In the recently published Bright v. 99¢ Only Stores, the California Court of Appeal held that an employee could sue her employer, 99¢ Only Stores, for failure to provide “suitable” seating during her employment. Plaintiff Eugina Bright (“Bright”) was employed as a cashier by 99¢ Only Stores. She alleged that she was not provided with a seat when she worked. Bright asserted that the failure to provide her with a seat violated the applicable Industrial Welfare Commission (“IWC”) Wage Order, which requires that “[a]ll working employees shall be provided with suitable seats when the nature of the work reasonably permits the use of seats.” Bright further asserted that the violation of the “suitable” seating provision of the Wage Order also constituted a violation of Labor Code Section 1198, which provides: “The maximum hours of work and the standard conditions of labor fixed by the [Industrial Welfare Commission] shall be the maximum hours of work and the standard conditions of labor for employees.
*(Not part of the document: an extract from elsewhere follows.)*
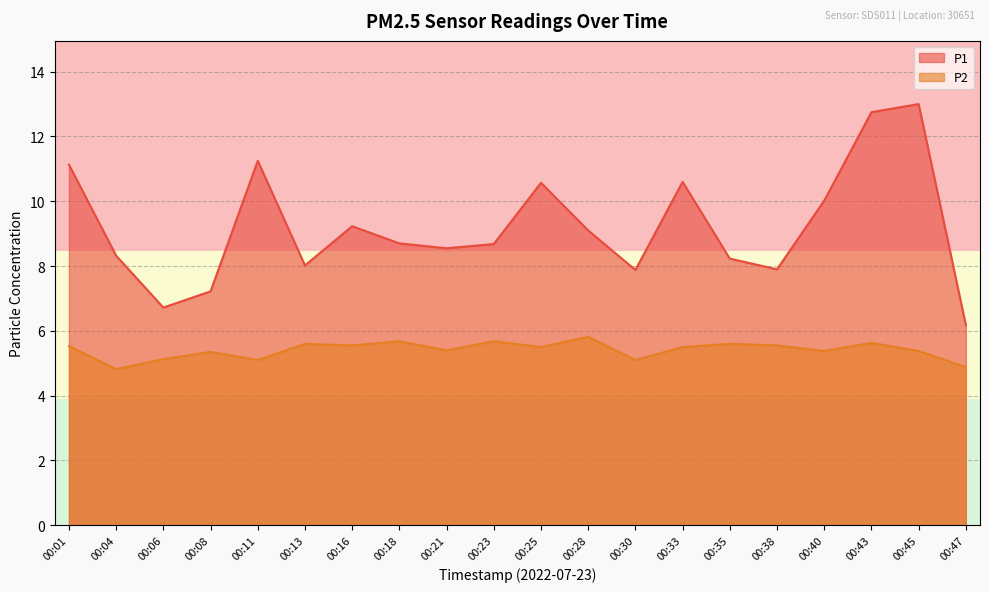

What is the difference between the highest and lowest values at 00:43?

7.1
The employment of any employee for longer hours than those fixed by the order or under conditions of labor prohibited by the order is unlawful.” Bright sought penalties for the alleged violation of Labor Code Section 1198 under the Private Attorneys General Act of 2004 (“PAGA”), which provides a penalty for the violation of any section of the Labor Code for which a civil penalty is not otherwise provided.
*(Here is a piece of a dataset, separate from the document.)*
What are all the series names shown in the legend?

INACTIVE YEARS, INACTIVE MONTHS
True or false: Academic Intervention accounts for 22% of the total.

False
The Company argued that Bright had no viable claim because Labor Code Section 1198 only applies to those portions of the Wage Order that actually prohibit conduct (e.g. “an employer shall not…”) and not to sections of the Wage Order that set conditions of employment in affirmative terms; that the Wage Order’s “suitable” seating requirement was an affirmative requirement and not a prohibition; and that a failure to provide suitable seating therefore did not violate Labor Code Section 1198.

The Court of Appeal rejected the Company’s arguments, holding that Labor Code Section 1198 applied the Wage Order’s requirements regardless of whether they were stated in prohibitory language. The Court of Appeal found that a failure to provide “suitable” seating could constitute a violation of both the Wage Order and Labor Code Section 1198, and held that Plaintiff could seek penalties under PAGA.

It is important to note that Bright only addressed the legal ability of an employee to seek PAGA penalties for an employer’s failure to provide “suitable” seating. Bright did not decide whether the Company provided “suitable” seating or violated any law. Additionally, Bright did not address what constitutes “suitable” seating, what standard should be applied to determine what is “suitable,” or what type of work would not reasonably permit the use of seats.

In light of Bright, employers are encouraged to review their seating policies to ensure they provide employees with suitable seating in appropriate circumstances, and should consult counsel with any questions. Moreover, Bright serves as a reminder that it is generally advisable for employers to review all of their policies with counsel to ensure that they comply with all aspects of the law.